IF something is rotten in the state of Denmark, then there is a definite intrigue with that issue for theatre companies in Scotland this particular season. The Royal Conservatoire's Hamlet is the first of three to be performed in Glasgow over the summer with an al fresco Hamlet in July (from Bard in the Botanics) and a further offering from the Citizens Theatre, opening the day after the Scottish independence referendum.

Arguably Shakespeare's most culturally penetrating play, with much of his clever wordplay still in common usage, the Conservatoire's examination of reason or madness is heightened by the fact Hamlet is performed by three actors from the BA Acting programme.

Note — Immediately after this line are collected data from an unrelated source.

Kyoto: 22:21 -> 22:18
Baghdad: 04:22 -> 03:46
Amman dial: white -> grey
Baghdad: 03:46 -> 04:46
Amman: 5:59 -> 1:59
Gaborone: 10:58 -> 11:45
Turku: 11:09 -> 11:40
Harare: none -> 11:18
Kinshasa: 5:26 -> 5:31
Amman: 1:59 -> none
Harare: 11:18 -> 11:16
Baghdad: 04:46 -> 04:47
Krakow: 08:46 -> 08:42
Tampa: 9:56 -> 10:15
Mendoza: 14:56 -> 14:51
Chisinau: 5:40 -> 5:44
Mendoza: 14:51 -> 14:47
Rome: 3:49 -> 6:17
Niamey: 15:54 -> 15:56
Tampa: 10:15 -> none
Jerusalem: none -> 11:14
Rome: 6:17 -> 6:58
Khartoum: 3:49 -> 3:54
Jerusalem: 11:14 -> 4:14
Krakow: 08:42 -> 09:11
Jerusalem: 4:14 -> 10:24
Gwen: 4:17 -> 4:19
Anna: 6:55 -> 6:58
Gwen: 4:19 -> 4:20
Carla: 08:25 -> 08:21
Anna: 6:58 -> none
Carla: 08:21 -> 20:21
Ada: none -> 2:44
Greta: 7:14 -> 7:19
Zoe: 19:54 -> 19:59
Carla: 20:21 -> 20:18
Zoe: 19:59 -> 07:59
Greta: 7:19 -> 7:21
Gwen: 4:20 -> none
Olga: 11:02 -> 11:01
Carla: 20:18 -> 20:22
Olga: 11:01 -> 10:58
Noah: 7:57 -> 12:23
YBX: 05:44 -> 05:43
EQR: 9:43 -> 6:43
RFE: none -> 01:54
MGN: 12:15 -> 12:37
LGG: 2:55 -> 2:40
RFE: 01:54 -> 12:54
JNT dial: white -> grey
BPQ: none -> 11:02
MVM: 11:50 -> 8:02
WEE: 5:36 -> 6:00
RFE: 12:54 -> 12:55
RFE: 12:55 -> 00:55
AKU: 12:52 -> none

Andreas Munoz, Francesca Tomlinson and Rhys Warrington bring different aspects of the Prince's character alive: Munoz oozes a brooding physicality, Tomlinson offers deep thinking combined with probing questioning, and Warrington throws in some cheeky playfulness. This works best in the soliloquies but also proves effective when the trio speak in unison (although this is sometimes hampered by differences in diction and delivery).

The conceit, which works well for the character of Hamlet, is less successful for the dual-roled Ophelia (Tania Van Amse and Emma Read). The directors, Hugh Hodgart and Katya Kamotskaia, concede the casting is "to more equitably share the opportunity" which is an altogether understandable impulse to best showcase the final year students.

Martin Donaghy's Claudius is suitably calculating with an undercurrent of menace while Adam Newington's Laertes is most memorable for his beautiful timbre. A final nod to Meghan Tyler for providing some much-needed light relief as the jocular Gravedigger. But it would be good to see more light and shade in the next two productions of this revenge tragedy, please.